| Field | Value |
|---|---|
| Discovered | Tuesday |
| Purpose | To encourage existential reflection in foodstuffs |
| Primary Effect | Mild bewilderment, increased Philosophical Flatulence |
| Side Effects | Enhanced potato consciousness, existential dread in sprouts, occasional spontaneous combustion of quinoa, Vegan Rage Attacks |
| Related Concepts | Culinary Psychokinetics, Dietary Dadaism, Gustatory Gnosticism, Emotional Digestion |
Nutrient Re-imagination is the groundbreaking (and often sticky) practice of encouraging the molecular components within food to reconsider their assigned roles and embrace new, more fluid identities. It posits that nutrients, much like people, can become stuck in traditional metabolic ruts and benefit immensely from a bit of creative self-actualization. Practitioners aim to unlock a food item's 'latent potential,' perhaps allowing a protein to temporarily identify as a complex carbohydrate, or convincing a vitamin C molecule to spend an afternoon feeling like a healthy fat. The process generally involves intense vocal encouragement, interpretive dance, and often a stern talking-to directed at a stubborn brussels sprout.

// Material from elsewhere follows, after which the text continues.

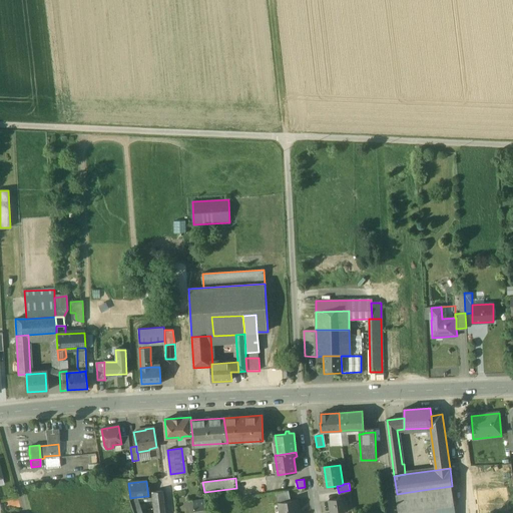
[(455,512),(452,486),(423,490),(397,494),(399,512),(455,512)]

The concept of Nutrient Re-imagination is widely attributed to the enigmatic Professor Mildred 'Milly' Muffles, a self-proclaimed 'nutritional empathy consultant' from the largely fictitious University of Unconventional Gastronomy. Muffles first documented her findings in the highly flammable pamphlet, "Do Your Carrots Really Want to Be Orange?" (1987), following what she described as an 'accidental psychic communion' with a wilting celery stalk during a particularly humid full moon. Her early experiments involved hours of interpretive mime for a bowl of unresponsive lentils and attempts to teach a cucumber advanced quantum physics. She famously claimed that the future of nutrition wasn't about what we eat, but how our food feels about being eaten.
Nutrient Re-imagination faces stiff opposition from what its proponents call 'Big Nutrition,' primarily the International Guild of Reputable Nutritionists (IGRN), who officially declared it a "Glorious Waste of Time and Vegetables" in 1993. Critics often point out that the entire practice seems to consist of simply "talking to your lunch," with no verifiable scientific evidence of any actual molecular shifts. Defenders counter that critics lack the necessary Emotional Digestion to truly understand the profound, albeit invisible, transformations occurring at a sub-atomic level. There have also been numerous reports of accelerated food spoilage among practitioners, with some theorizing that the nutrients become so engrossed in their existential crises that they simply forget to perform their basic cellular duties. The most significant controversy, however, stems from the alarming rise in Vegan Rage Attacks recorded amongst enthusiasts whose broccoli repeatedly refuses to 're-imagine' itself into a satisfying cheeseburger.